■ DIRECTION 1: From the lathe forum thread, duplicate word for word the passage that opens with the words containing "## RandyM (Nov" and closes with "you are here.".
■ DIRECTION 2: In the lathe forum thread, what model number is the Craftsman lathe that Kirbsterbbq acquired?
━━━ DOCUMENT TEXT ━━━
# Need Craftsman info



## Kirbsterbbq (Nov 17, 2017)

I just acquired a Craftsman 101.07383.  I bought it sight unseen, online auction type thing, when i went to pick up the lathe and first looked at it I thought it was a pig in a poke, but after some diligent scrubbing with a tooth brush,PB Blaster it looks actually pretty good.  All the gears are that aluminum/manganese/compressed chicken do do, they actually look very good. 

I would like to find out its approximate age and what kind of motor to put back on the lathe.


----------



## RandyM (Nov 17, 2017)

I think it best you have this post as it's own thread as I have done. We don't want to be derailing someone else's thread. Hope you understand.

AND, Welcome to HM. We are glad you are here.


----------



## westsailpat (Nov 17, 2017)
━━━ STORED ROWS ━━━
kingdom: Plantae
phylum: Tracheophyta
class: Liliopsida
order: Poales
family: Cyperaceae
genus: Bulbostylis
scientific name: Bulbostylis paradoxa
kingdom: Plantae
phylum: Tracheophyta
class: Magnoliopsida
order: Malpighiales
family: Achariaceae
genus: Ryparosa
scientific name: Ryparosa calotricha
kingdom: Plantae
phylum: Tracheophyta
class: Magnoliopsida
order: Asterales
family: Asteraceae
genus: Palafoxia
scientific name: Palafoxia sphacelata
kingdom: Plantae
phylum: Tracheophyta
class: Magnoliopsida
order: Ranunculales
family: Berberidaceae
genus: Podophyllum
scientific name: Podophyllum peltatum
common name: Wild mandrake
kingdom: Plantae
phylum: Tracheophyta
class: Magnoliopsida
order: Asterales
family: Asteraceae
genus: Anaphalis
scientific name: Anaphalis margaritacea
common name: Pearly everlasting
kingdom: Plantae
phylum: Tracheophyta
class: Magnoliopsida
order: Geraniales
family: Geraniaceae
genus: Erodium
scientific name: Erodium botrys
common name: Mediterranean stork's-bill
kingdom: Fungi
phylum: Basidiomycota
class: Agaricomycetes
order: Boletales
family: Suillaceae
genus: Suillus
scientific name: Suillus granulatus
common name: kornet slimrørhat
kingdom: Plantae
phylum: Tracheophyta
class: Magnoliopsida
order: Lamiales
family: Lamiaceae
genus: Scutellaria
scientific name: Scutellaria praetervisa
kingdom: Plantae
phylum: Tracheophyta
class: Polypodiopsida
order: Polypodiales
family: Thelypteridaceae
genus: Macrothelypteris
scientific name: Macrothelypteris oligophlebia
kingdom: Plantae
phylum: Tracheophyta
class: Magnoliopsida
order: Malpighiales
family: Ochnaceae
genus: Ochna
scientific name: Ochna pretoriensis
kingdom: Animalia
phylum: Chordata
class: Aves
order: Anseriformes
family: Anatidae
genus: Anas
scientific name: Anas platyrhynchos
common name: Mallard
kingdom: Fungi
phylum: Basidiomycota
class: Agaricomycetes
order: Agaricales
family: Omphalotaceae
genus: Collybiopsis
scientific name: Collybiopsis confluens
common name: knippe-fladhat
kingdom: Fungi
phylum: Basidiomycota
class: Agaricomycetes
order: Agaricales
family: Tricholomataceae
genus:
━━━
■ RIGHT ANSWER 1:
## RandyM (Nov 17, 2017)

I think it best you have this post as it's own thread as I have done. We don't want to be derailing someone else's thread. Hope you understand.

AND, Welcome to HM. We are glad you are here.

■ RIGHT ANSWER 2: 101.07383